Well this is my opinion, however now cad cam is widely used and foam boxes are scanned to make the custom device, how custom really is this though another topic for sure
Fabricating a functional device through a foam box by hand just isn’t worthwhile nor possible, there are way too many problems to begin trying to achieve the right outcome for the patient, it just wont work!
This is also absolute drivel
__________________
I see you girls checkin' out my trunks
I see you girls checkin' out the front of my trunks
I see you girls lookin' at my junk, then checkin' out my rump, then back to my sugarlumps
Would you be kind to explain how a standard functional device is manufactured through a fox box impression? And if the treatment outcome is as good as a POP cast?

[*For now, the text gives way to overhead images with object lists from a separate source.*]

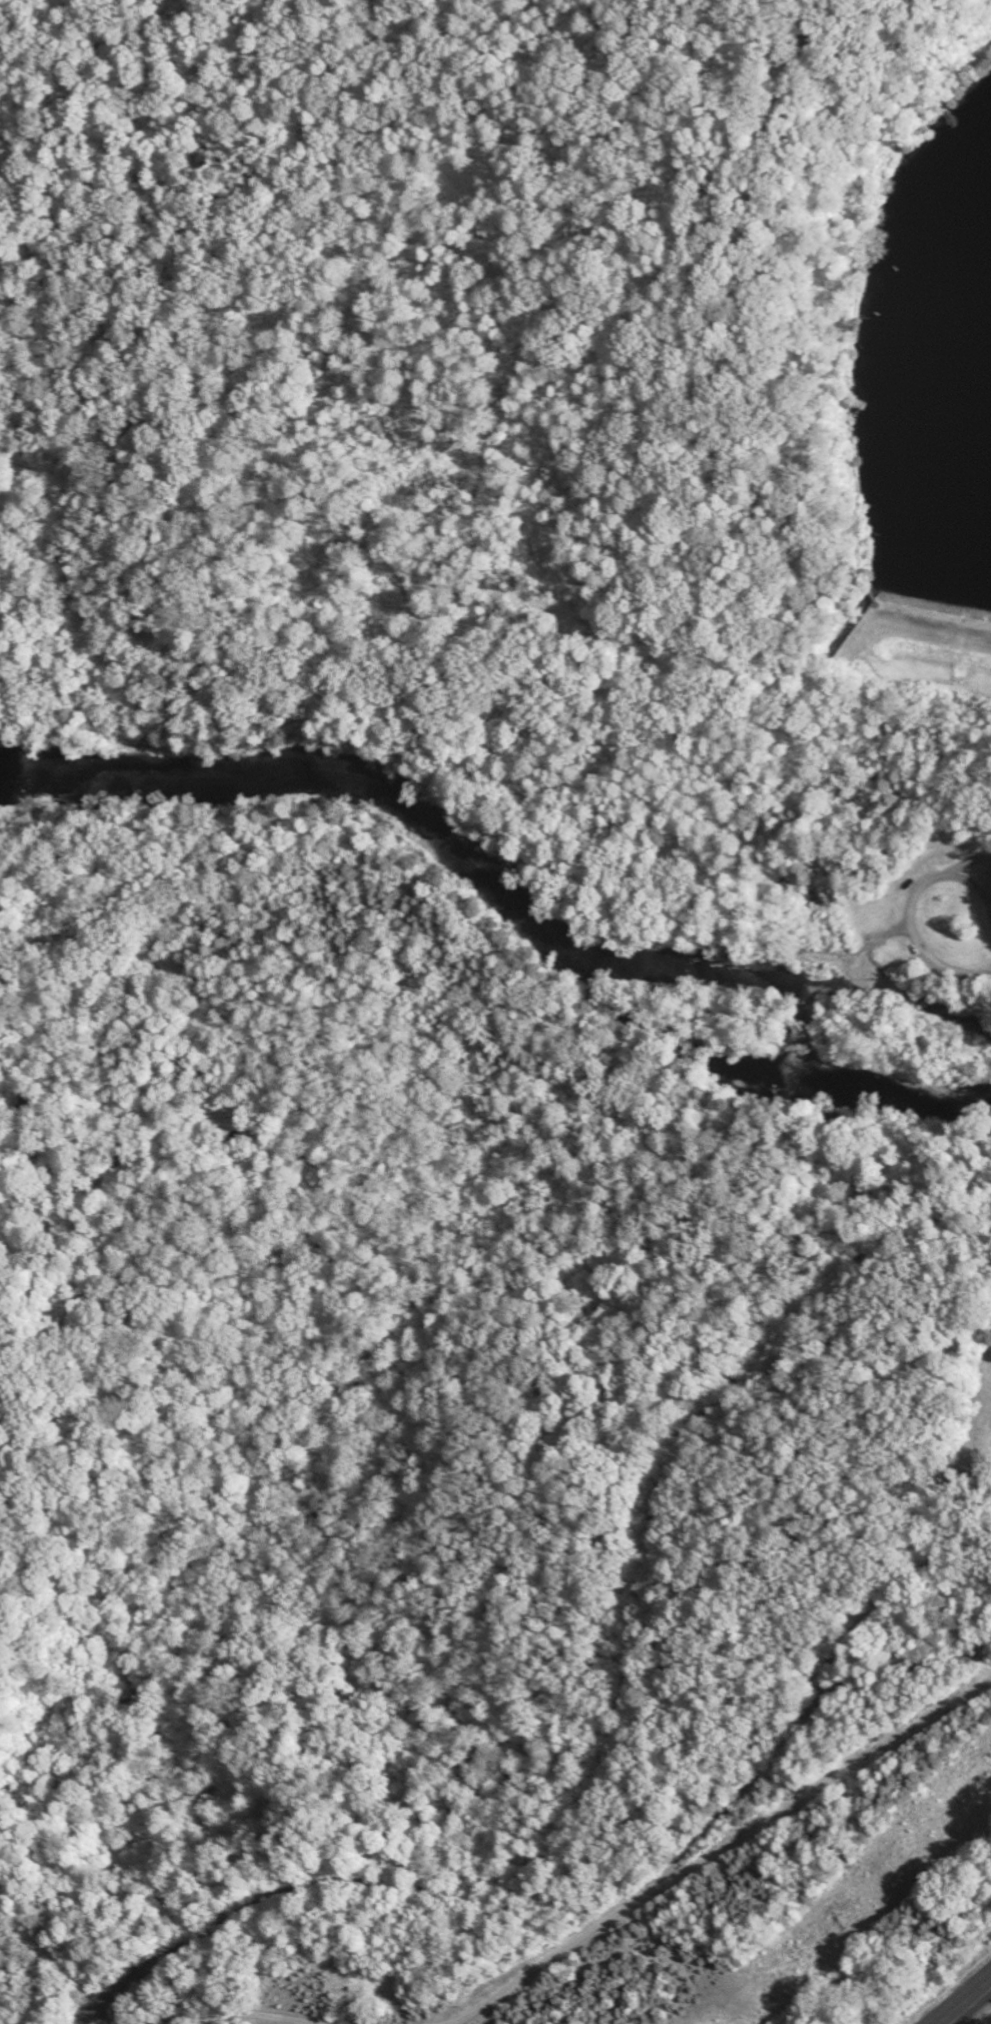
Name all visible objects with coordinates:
river: (523, 898)
park: (970, 1421)
road: (645, 1745)
road: (967, 2003)

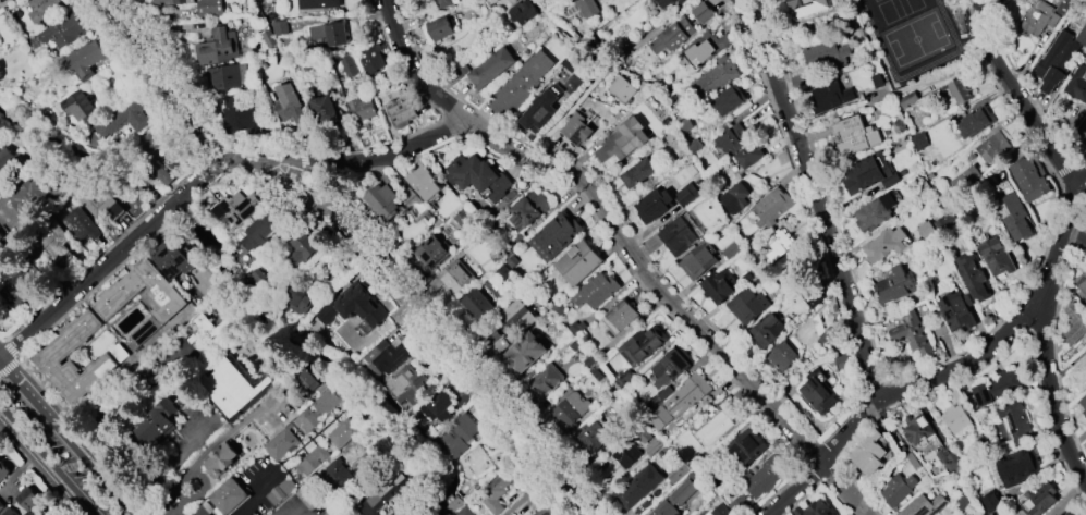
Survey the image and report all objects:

How about taking a foam box impression and a POP cast of the same feet and fabricating a standard functional device using both types of casts (by hand) and let me know if the orthosis were any good, more importantly work for the patient as you imagined? I will answer this for you, you will not receive the same treatment outcomes as you would consistently with POP casts.
The clinician has no way of knowing the rearfoot to forefoot relationship (using my words very carefully) when the feet are inaccurately pushed into the foam box. Is the foot really stable during this method, do you take an accurate cast of the plantar surface of the foot which obviously would help, is the arch contour accurate, if I push down to much at the forefoot what will this cause when a forefoot balance platform is created?
I am not talking about cad-cam, handmade manufacturing techniques using a foam box.